Les communautés, les nations et les peuples autochtones de Colombie vivent, souffrent et résistent aux impacts du conflit armé sur leurs territoires, ainsi qu’à la persistance de projets extractivistes, de monoculture agro-industrielle; des projets miniers, énergétiques et hydroélectriques entraînant l’extermination physique, culturelle et spirituelle des peuples et de leurs écosystèmes.
Nos appels constants au « retour à la terre » font sourde oreille au sein des grandes corporations économiques qui servent les intérêts du grand capital. Nous sommes profondément blessés par l’inaction, l’omission et la complicité du gouvernement national dans la protection de la vie des leaders autochtones et environnementaux. En Colombie, 65 leaders environnementaux ont été assassinés durant l’année 2019. Entre juillet 2020 et 2021, il y a déjà plus de 40 assassinats. L’Observatoire du Conseil pour les droits des peuples autochtones, les droits humains et la paix ONIC a enregistré en 2021 56 menaces et 33 meurtres contre les communautés, les peuples, les dirigeants et les leaders autochtones par des acteurs armés sur tout le territoire national.
Cette décennie est définitive pour faire face à la crise climatique, mais aussi à la perte massive de la biodiversité: l’humanité doit changer les modèles de développement destructeurs qui ont provoqué ces catastrophes. L’ambition et les mécanismes de mise en œuvre des objectifs 2030 et 2050 en matière de biodiversité, discutés par les États lors de la présente Pré-COP et de la COP en octobre de cette année en Chine, vont définir l’avenir des sociétés humaines.

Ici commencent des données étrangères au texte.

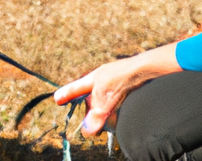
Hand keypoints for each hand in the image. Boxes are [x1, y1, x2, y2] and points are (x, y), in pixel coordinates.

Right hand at [54, 44, 181, 135]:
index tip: (56, 99)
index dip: (67, 94)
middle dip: (88, 107)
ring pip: (105, 99)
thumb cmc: (121, 79)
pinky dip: (114, 110)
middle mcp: (104, 79)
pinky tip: (118, 116)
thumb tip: (87, 131)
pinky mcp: (128, 87)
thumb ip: (96, 115)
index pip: (76, 88)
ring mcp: (116, 83)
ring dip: (102, 110)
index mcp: (94, 78)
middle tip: (87, 120)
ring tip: (104, 122)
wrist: (145, 70)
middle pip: (91, 96)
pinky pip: (117, 100)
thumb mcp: (104, 98)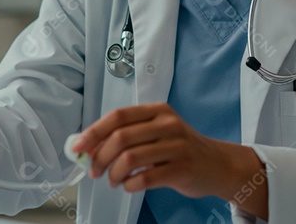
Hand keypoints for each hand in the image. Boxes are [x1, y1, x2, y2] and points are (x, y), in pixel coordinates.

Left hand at [71, 103, 265, 212]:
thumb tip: (89, 147)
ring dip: (113, 174)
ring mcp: (177, 146)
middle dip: (100, 157)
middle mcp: (168, 124)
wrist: (218, 164)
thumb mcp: (157, 133)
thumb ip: (127, 135)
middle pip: (121, 138)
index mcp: (157, 110)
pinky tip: (129, 186)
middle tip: (94, 171)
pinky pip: (144, 178)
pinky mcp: (182, 169)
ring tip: (113, 181)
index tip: (77, 147)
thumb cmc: (180, 148)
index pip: (118, 116)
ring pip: (130, 159)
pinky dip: (129, 185)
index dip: (94, 132)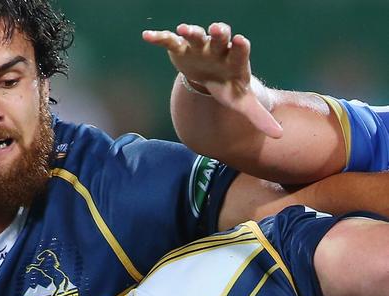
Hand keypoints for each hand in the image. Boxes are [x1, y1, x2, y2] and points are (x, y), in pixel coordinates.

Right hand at [143, 22, 282, 138]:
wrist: (209, 77)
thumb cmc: (227, 88)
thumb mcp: (241, 103)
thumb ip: (259, 117)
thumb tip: (279, 135)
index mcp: (234, 61)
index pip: (239, 52)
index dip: (240, 47)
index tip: (241, 41)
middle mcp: (218, 49)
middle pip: (220, 37)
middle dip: (219, 33)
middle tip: (217, 29)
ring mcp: (199, 47)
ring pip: (196, 35)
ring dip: (191, 32)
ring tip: (184, 29)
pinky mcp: (181, 48)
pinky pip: (170, 40)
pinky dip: (159, 37)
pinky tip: (147, 36)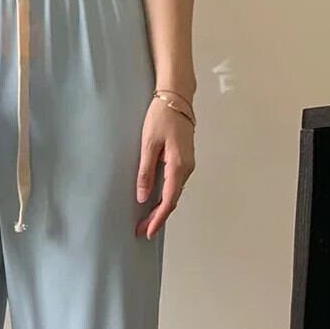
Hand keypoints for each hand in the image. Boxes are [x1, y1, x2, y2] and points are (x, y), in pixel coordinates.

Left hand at [135, 97, 194, 238]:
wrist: (177, 97)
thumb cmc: (161, 116)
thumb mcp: (148, 144)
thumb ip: (146, 172)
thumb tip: (143, 197)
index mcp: (178, 166)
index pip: (168, 201)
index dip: (158, 219)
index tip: (147, 232)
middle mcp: (187, 169)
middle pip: (172, 200)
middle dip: (157, 217)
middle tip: (141, 230)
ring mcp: (188, 164)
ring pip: (174, 193)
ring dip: (161, 208)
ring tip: (146, 220)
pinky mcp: (184, 160)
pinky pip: (175, 184)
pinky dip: (166, 197)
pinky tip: (156, 202)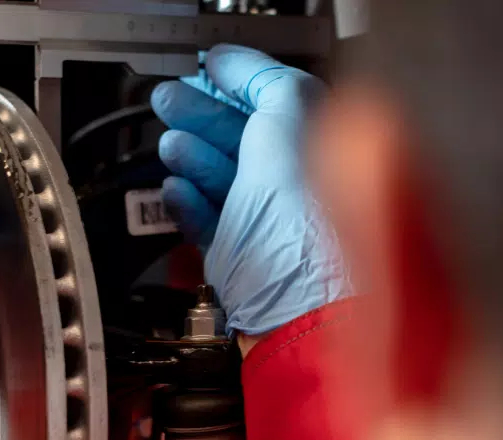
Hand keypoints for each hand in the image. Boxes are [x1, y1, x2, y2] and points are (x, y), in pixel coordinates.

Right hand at [151, 45, 351, 337]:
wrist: (302, 312)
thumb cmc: (310, 226)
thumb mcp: (289, 121)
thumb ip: (265, 83)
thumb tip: (233, 64)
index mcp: (332, 151)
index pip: (282, 104)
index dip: (241, 83)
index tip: (209, 72)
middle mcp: (310, 189)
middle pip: (249, 141)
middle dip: (204, 116)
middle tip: (169, 99)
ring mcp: (280, 229)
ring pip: (229, 182)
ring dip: (193, 156)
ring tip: (169, 142)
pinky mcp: (252, 267)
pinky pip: (216, 227)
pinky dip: (192, 205)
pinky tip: (174, 189)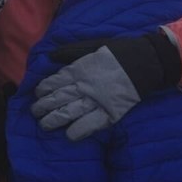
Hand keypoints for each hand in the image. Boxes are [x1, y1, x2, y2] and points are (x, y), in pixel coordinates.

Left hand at [30, 31, 180, 140]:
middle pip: (58, 99)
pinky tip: (69, 135)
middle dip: (43, 107)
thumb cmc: (119, 52)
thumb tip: (51, 56)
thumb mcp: (92, 46)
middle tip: (36, 112)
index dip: (43, 90)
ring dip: (54, 120)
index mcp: (79, 69)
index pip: (54, 82)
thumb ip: (71, 52)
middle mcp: (84, 86)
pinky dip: (78, 131)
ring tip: (44, 125)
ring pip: (69, 112)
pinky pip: (91, 124)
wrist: (146, 61)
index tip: (37, 94)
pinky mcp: (110, 112)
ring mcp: (96, 100)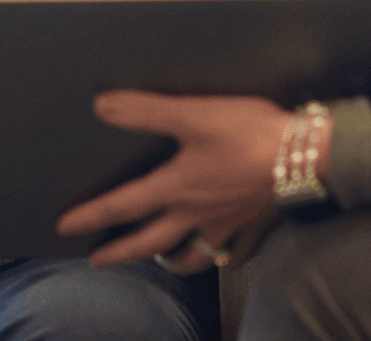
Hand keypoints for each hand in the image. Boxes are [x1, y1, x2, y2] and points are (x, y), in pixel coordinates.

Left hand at [56, 90, 293, 270]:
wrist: (303, 154)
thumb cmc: (251, 134)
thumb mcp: (192, 114)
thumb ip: (146, 111)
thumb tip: (104, 106)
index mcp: (176, 187)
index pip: (122, 206)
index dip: (91, 216)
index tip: (67, 226)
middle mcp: (194, 211)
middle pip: (148, 241)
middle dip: (119, 252)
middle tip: (98, 261)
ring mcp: (221, 220)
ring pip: (187, 252)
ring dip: (167, 260)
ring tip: (158, 263)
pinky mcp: (246, 218)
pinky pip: (222, 247)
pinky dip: (212, 253)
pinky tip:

La Cour constitutionnelle a déterminé que le gouvernement national et le gouvernement autochtone doivent siéger à la table ronde permanente de consultation des peuples autochtones, dans le cadre de la consultation sur le plan de développement national 2018-2022. Vos ministres et vice-ministres ont rencontré sur place les organisations représentatives des peuples autochtones. Nous vous invitons, avec le respect et le sérieux que l’occasion exige, à visiter cet espace légitime de dialogue. Nous vous invitons à vous réunir pour créer les transformations sociales nécessaires qui permettront d’enrayer la perte massive de la diversité biologique, l’un des risques graves et irréversibles auxquels le pays est confronté aujourd’hui. Ce travail conjoint pourra, peut-être, bâtir un modèle du « Bon vivre” pour tout le monde, soit une intégration constitutive de la nature comme source de vie.
Enfin, nous demandons au Président Iván Duque Márquez de prendre part au dialogue aux côtés des autorités autochtones et non auprès d’organisateurs de voyages touristiques. Nous pourrons ainsi parler directement des questions de biodiversité, du bien-vivre et de notre mandat de « retour à la terre ».
Pour cela, nous demandons au président Iván Duque de convoquer la Table ronde permanente de concertation – MPC, instance de dialogue et de concertation, qui est compétente en la matière, dont le mandat normatif est le décret 1397 de 1996 et dans laquelle siègent les ministres de l’Intérieur, de l’Environnement et du Développement durable.
Nous sommes impatients d’avoir de vos nouvelles.